* _GIVEN TASK_
Arrange the data below as a two-column CSV with the header input,output. Give one row per item: put its text in input and its answer in output, each as a single quoted field with line breaks replaced by spaces.

* _RECORDS SUPPLIED_

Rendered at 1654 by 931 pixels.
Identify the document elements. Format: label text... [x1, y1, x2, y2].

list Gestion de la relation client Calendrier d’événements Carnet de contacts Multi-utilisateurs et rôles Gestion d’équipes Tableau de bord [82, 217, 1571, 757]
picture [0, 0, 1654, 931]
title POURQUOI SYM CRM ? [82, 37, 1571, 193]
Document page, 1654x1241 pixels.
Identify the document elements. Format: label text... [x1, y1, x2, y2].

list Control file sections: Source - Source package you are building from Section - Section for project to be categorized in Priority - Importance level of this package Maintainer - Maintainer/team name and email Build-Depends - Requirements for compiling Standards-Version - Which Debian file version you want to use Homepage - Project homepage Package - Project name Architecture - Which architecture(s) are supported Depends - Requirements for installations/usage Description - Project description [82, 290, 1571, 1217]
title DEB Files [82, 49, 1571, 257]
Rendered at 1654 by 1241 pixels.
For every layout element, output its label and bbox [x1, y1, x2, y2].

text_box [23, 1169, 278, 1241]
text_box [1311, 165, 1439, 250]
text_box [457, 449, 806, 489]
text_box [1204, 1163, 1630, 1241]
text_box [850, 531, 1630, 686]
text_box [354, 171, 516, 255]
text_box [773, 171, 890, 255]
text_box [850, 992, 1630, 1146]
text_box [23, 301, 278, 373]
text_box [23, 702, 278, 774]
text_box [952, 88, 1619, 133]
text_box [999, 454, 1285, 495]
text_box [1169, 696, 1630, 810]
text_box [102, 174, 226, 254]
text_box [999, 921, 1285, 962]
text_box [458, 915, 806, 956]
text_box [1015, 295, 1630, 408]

* _TASK RESULT_
input,output
"Rendered at 1654 by 931 pixels. Identify the document elements. Format: label text... [x1, y1, x2, y2].","list Gestion de la relation client Calendrier d’événements Carnet de contacts Multi-utilisateurs et rôles Gestion d’équipes Tableau de bord [82, 217, 1571, 757] picture [0, 0, 1654, 931] title POURQUOI SYM CRM ? [82, 37, 1571, 193]"
"Document page, 1654x1241 pixels. Identify the document elements. Format: label text... [x1, y1, x2, y2].","list Control file sections: Source - Source package you are building from Section - Section for project to be categorized in Priority - Importance level of this package Maintainer - Maintainer/team name and email Build-Depends - Requirements for compiling Standards-Version - Which Debian file version you want to use Homepage - Project homepage Package - Project name Architecture - Which architecture(s) are supported Depends - Requirements for installations/usage Description - Project description [82, 290, 1571, 1217] title DEB Files [82, 49, 1571, 257]"
"Rendered at 1654 by 1241 pixels. For every layout element, output its label and bbox [x1, y1, x2, y2].","text_box [23, 1169, 278, 1241] text_box [1311, 165, 1439, 250] text_box [457, 449, 806, 489] text_box [1204, 1163, 1630, 1241] text_box [850, 531, 1630, 686] text_box [354, 171, 516, 255] text_box [773, 171, 890, 255] text_box [850, 992, 1630, 1146] text_box [23, 301, 278, 373] text_box [23, 702, 278, 774] text_box [952, 88, 1619, 133] text_box [999, 454, 1285, 495] text_box [1169, 696, 1630, 810] text_box [102, 174, 226, 254] text_box [999, 921, 1285, 962] text_box [458, 915, 806, 956] text_box [1015, 295, 1630, 408]"